▸ Record set:

_ _ _ _ _

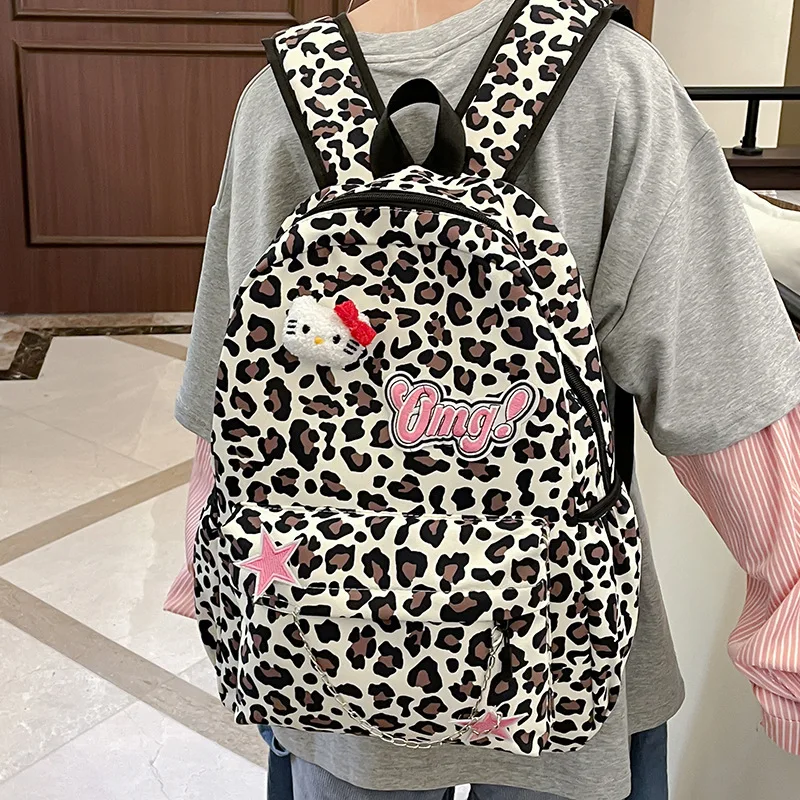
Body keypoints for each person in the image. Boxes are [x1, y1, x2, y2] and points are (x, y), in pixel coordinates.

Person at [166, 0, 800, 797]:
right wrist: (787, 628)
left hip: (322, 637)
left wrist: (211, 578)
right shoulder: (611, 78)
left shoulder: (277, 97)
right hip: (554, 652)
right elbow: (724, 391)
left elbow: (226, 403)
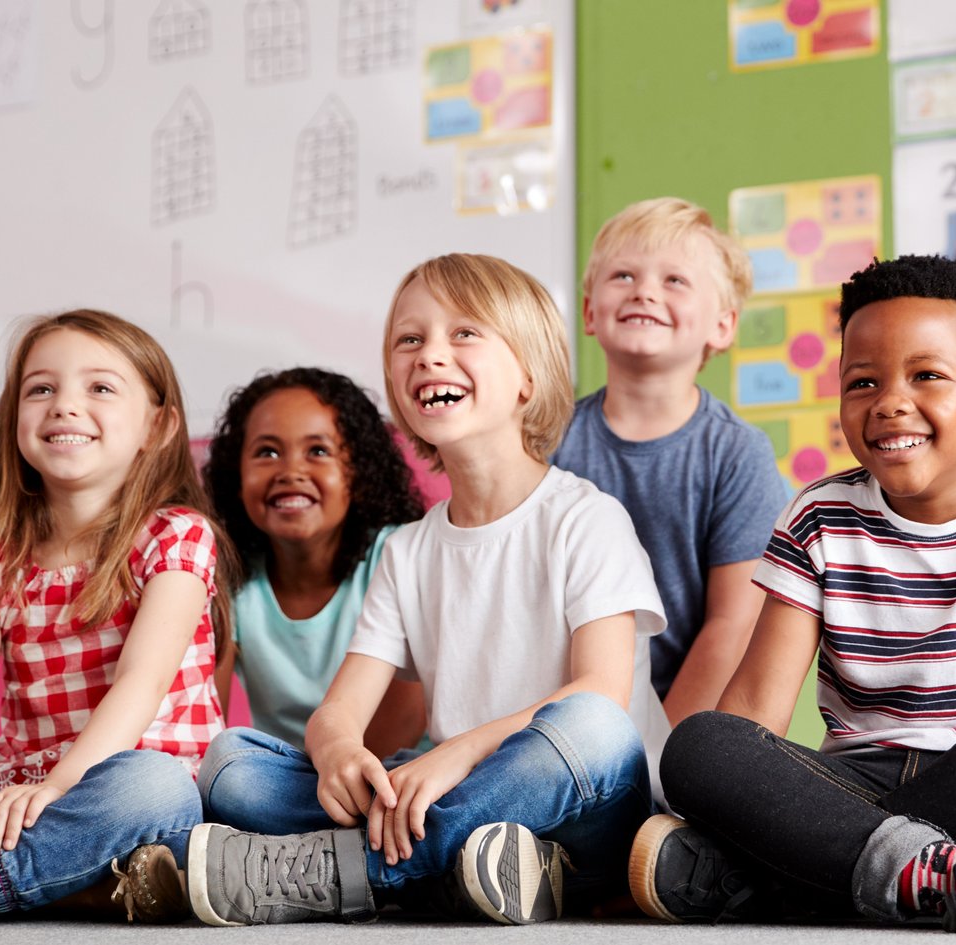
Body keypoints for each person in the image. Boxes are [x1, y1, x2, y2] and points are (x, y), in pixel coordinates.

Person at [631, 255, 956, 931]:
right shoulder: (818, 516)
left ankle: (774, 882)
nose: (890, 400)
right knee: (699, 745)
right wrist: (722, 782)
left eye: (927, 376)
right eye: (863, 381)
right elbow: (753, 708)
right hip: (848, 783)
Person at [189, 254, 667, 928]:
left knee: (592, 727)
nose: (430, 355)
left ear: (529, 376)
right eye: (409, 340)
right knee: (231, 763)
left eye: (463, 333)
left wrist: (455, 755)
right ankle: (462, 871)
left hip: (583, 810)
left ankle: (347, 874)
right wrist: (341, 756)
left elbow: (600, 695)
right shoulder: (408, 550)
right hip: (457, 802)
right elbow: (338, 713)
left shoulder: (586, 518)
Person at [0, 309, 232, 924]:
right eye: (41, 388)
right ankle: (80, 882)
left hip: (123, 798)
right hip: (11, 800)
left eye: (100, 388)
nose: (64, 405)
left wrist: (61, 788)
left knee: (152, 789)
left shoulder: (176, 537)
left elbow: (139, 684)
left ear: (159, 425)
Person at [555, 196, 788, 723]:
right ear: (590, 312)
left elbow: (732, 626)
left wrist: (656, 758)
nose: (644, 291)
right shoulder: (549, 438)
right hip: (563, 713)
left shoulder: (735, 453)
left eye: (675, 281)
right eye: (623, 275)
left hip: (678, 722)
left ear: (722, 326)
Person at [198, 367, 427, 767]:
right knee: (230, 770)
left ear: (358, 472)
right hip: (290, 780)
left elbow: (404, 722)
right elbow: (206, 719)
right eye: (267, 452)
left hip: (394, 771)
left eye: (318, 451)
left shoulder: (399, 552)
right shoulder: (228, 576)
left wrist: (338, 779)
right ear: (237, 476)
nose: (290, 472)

_ _ _ _ _

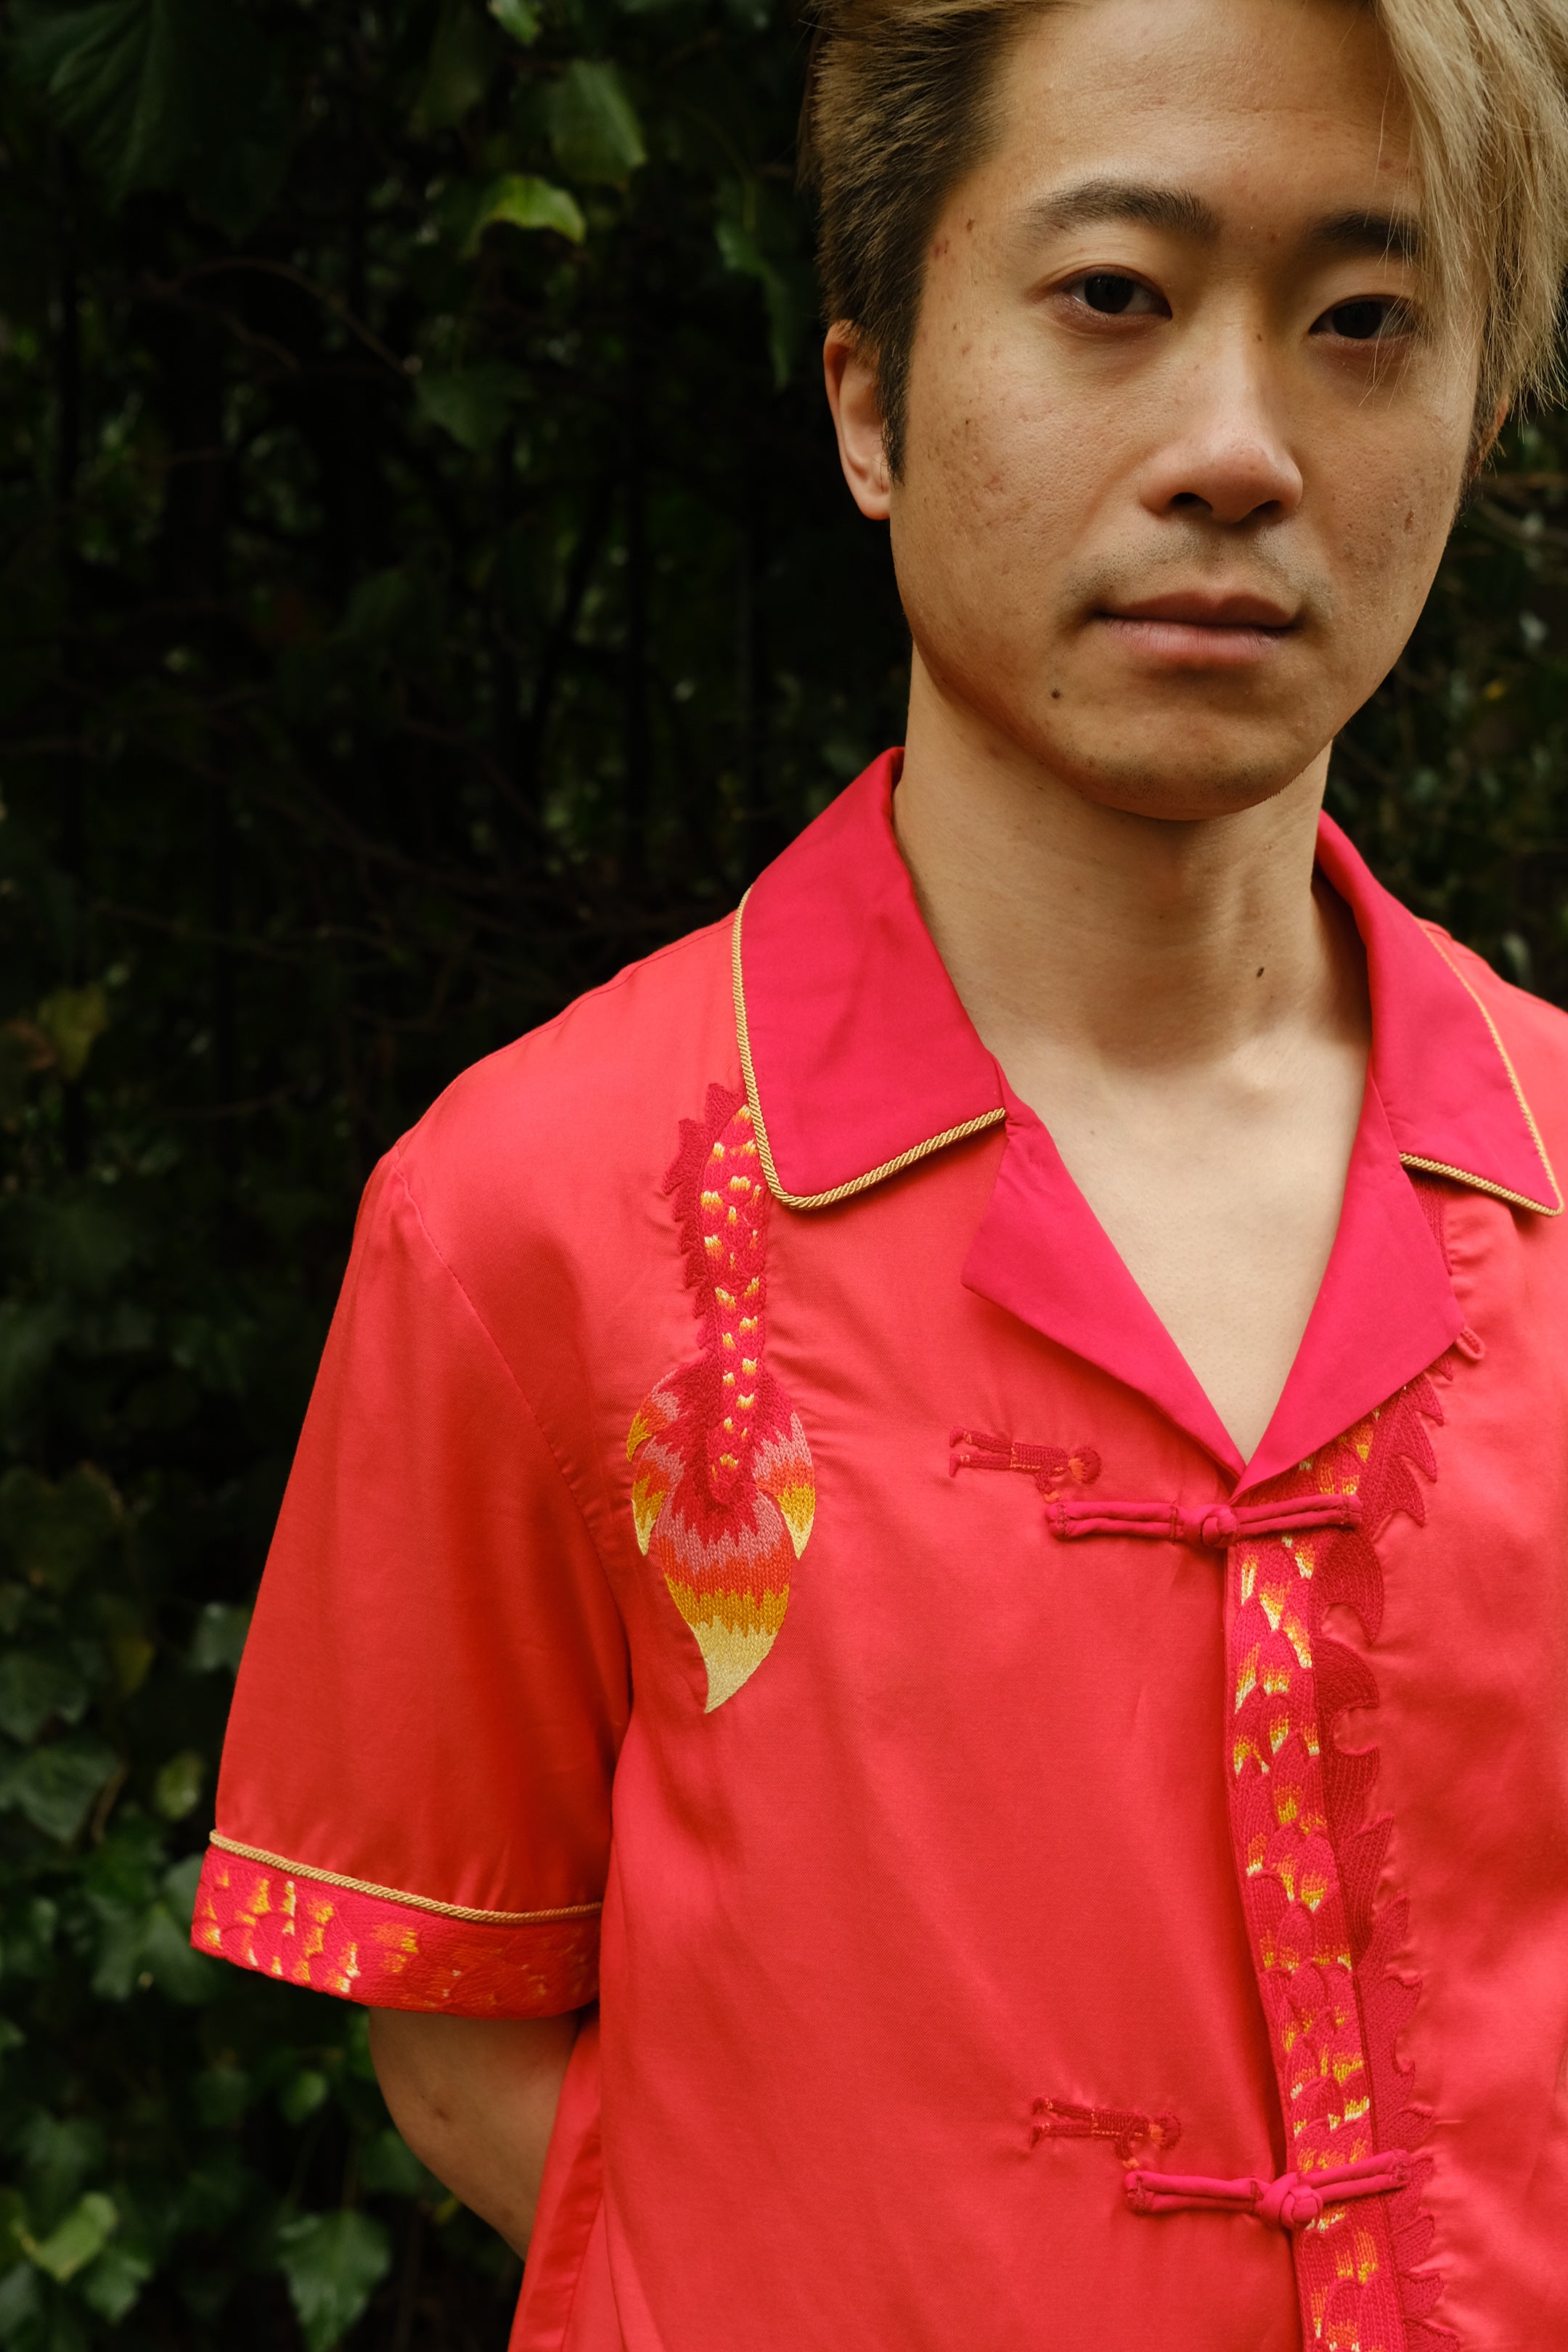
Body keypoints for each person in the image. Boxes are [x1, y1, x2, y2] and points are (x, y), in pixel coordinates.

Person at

_ _ _ _ _

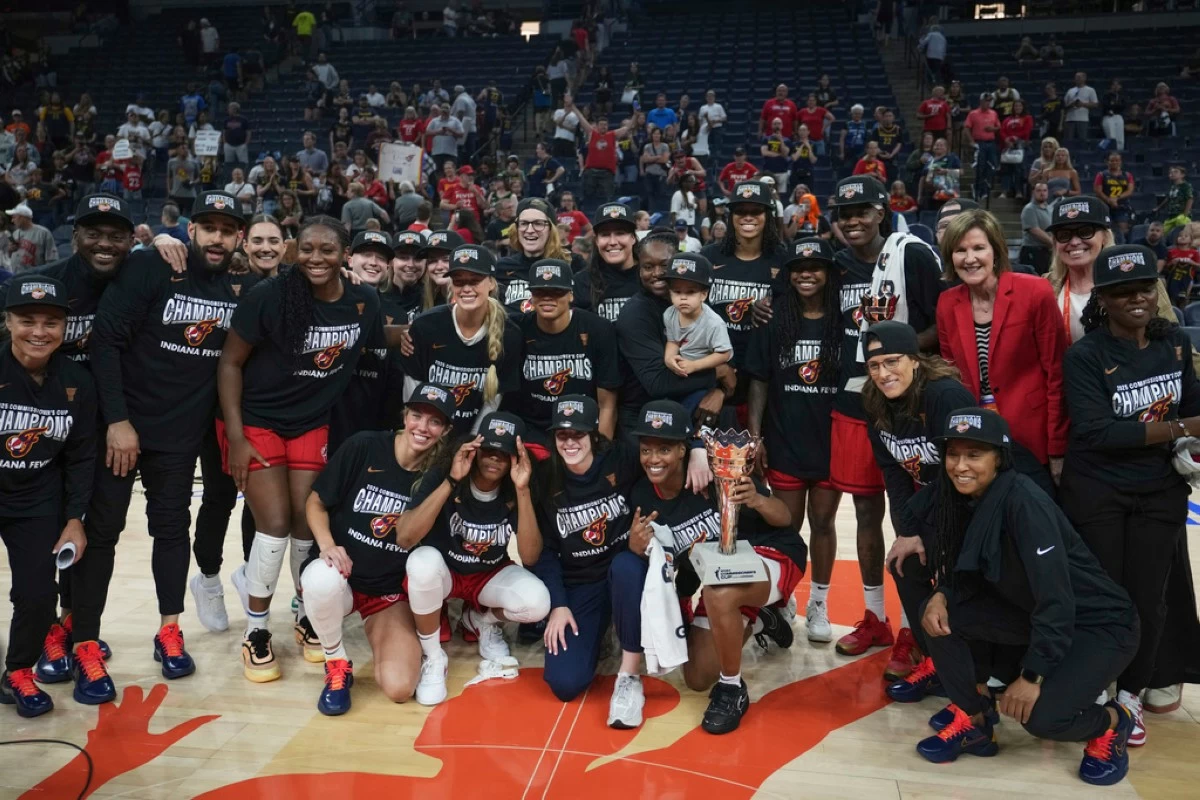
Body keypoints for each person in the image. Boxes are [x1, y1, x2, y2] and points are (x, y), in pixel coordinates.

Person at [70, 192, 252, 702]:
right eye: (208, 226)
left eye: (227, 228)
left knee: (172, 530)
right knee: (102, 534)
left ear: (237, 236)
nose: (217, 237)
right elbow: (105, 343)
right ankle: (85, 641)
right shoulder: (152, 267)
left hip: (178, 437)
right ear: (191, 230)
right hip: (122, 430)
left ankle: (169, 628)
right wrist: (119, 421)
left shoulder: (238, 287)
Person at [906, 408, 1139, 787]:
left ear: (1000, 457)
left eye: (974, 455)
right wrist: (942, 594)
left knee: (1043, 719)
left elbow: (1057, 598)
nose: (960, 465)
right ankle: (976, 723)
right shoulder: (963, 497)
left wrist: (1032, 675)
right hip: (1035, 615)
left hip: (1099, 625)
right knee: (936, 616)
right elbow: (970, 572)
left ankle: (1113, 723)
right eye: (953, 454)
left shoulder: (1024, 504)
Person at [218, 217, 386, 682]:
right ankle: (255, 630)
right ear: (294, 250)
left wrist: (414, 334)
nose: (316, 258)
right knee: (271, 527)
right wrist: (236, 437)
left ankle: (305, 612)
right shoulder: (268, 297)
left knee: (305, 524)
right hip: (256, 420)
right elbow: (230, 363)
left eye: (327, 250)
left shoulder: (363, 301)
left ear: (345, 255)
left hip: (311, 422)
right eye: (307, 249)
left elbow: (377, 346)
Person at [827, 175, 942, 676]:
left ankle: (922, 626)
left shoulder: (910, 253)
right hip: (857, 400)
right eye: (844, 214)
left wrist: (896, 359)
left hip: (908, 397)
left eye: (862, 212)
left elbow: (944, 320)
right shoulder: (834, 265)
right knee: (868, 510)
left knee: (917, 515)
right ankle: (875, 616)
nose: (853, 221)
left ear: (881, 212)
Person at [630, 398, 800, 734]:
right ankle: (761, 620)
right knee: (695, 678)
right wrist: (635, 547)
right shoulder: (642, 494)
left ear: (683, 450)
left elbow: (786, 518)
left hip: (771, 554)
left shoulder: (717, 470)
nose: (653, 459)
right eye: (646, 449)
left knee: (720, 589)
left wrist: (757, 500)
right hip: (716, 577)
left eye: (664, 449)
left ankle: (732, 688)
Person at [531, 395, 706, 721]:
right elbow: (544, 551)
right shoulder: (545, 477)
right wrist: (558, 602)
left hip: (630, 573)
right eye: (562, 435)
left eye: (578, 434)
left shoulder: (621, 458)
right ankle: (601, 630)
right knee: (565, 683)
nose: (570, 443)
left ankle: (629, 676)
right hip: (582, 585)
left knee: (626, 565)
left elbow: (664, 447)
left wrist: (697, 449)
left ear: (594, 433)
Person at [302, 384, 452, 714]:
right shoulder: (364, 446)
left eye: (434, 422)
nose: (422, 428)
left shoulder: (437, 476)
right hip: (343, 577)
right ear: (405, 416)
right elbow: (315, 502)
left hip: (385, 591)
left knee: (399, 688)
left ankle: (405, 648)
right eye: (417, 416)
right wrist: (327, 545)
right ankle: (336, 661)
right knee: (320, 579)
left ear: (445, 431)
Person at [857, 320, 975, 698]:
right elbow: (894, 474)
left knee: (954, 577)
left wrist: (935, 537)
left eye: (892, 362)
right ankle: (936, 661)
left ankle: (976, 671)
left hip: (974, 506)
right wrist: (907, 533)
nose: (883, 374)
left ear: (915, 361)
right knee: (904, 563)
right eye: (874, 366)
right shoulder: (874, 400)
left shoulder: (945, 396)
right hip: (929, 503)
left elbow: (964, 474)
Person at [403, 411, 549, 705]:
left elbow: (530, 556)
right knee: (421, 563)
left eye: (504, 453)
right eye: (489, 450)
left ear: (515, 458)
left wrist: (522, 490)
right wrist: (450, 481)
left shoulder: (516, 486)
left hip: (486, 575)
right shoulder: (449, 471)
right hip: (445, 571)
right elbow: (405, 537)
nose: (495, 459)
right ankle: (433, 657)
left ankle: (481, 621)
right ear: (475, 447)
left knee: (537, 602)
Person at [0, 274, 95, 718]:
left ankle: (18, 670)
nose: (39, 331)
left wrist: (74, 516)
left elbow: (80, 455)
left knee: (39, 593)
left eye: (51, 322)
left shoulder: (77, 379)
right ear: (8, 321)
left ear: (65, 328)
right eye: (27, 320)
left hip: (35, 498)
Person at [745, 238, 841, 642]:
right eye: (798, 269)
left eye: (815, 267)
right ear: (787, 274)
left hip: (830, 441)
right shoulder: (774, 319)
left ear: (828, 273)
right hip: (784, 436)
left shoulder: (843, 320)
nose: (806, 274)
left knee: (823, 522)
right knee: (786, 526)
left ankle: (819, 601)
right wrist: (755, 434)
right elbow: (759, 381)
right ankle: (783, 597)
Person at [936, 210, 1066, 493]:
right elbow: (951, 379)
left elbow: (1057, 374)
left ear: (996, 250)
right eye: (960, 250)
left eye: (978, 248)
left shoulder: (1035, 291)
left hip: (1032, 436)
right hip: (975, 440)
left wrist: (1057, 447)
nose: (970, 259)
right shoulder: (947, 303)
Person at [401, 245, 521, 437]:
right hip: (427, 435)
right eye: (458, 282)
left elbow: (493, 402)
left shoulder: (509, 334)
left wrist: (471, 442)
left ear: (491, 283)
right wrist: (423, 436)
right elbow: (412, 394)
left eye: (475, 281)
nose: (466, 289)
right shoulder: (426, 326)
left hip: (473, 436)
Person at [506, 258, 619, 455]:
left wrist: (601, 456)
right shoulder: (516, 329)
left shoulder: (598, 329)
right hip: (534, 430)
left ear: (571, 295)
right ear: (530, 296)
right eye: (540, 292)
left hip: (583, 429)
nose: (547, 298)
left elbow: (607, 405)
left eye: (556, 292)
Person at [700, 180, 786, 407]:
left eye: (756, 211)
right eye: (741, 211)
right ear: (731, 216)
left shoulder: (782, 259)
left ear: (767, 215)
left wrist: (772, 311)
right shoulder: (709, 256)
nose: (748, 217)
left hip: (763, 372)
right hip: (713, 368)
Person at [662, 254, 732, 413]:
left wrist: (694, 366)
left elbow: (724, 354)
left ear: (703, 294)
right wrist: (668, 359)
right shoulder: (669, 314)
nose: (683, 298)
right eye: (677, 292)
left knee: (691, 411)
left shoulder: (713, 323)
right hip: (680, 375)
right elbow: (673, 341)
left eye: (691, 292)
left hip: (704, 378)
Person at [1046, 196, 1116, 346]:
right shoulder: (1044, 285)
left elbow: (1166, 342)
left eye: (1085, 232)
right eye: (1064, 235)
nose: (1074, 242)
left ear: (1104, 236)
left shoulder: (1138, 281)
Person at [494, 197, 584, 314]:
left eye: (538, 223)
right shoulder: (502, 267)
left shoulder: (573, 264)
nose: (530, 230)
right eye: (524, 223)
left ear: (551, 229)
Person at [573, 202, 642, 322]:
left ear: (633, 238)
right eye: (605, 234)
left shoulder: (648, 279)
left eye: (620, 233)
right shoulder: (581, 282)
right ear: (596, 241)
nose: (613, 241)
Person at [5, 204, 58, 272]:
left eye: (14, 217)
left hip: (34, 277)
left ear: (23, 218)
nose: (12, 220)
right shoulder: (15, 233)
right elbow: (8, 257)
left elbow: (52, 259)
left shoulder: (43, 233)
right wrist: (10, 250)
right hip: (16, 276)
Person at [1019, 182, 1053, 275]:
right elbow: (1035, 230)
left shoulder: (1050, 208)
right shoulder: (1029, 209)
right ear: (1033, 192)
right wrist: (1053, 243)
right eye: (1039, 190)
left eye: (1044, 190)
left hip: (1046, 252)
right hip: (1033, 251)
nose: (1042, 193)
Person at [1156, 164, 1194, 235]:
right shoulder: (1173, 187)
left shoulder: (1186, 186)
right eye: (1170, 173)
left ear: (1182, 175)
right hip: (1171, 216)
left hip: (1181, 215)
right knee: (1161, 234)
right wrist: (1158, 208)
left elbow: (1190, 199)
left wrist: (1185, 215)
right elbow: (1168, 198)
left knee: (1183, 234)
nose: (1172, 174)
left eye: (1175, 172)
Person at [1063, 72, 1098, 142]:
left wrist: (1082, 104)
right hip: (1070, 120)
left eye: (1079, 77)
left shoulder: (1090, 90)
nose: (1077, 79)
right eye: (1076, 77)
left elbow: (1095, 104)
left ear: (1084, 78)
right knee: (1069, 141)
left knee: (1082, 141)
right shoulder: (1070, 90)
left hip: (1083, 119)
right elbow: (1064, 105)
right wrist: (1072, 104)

_ _ _ _ _

▸ Task directions: When you reach the line in the material above that holds "right shoulder: (774, 319)", begin reproducing lines exactly, and stop after the line that holds "right elbow: (673, 341)".

▸ Written response:
right shoulder: (774, 319)
left ear: (828, 273)
right hip: (784, 436)
left shoulder: (843, 320)
nose: (806, 274)
left knee: (823, 522)
right knee: (786, 526)
left ankle: (819, 601)
right wrist: (755, 434)
right elbow: (759, 381)
right ankle: (783, 597)
Person at [936, 210, 1066, 493]:
right elbow: (951, 379)
left elbow: (1057, 374)
left ear: (996, 250)
right eye: (960, 250)
left eye: (978, 248)
left shoulder: (1035, 291)
left hip: (1032, 436)
right hip: (975, 440)
left wrist: (1057, 447)
nose: (970, 259)
right shoulder: (947, 303)
Person at [401, 245, 521, 437]:
right hip: (427, 435)
right eye: (458, 282)
left elbow: (493, 402)
left shoulder: (509, 334)
left wrist: (471, 442)
left ear: (491, 283)
right wrist: (423, 436)
right elbow: (412, 394)
left eye: (475, 281)
nose: (466, 289)
right shoulder: (426, 326)
left hip: (473, 436)
Person at [506, 258, 619, 455]:
left wrist: (601, 456)
right shoulder: (516, 329)
left shoulder: (598, 329)
right hip: (534, 430)
left ear: (571, 295)
right ear: (530, 296)
right eye: (540, 292)
left hip: (583, 429)
nose: (547, 298)
left elbow: (607, 405)
left eye: (556, 292)
Person at [700, 180, 786, 407]:
left eye: (756, 211)
right eye: (741, 211)
right ear: (731, 216)
left shoulder: (782, 259)
left ear: (767, 215)
left wrist: (772, 311)
right shoulder: (709, 256)
nose: (748, 217)
left hip: (763, 372)
right hip: (713, 368)
Person at [662, 254, 732, 413]:
left wrist: (694, 366)
left elbow: (724, 354)
left ear: (703, 294)
right wrist: (668, 359)
right shoulder: (669, 314)
nose: (683, 298)
right eye: (677, 292)
left knee: (691, 411)
left shoulder: (713, 323)
right hip: (680, 375)
right elbow: (673, 341)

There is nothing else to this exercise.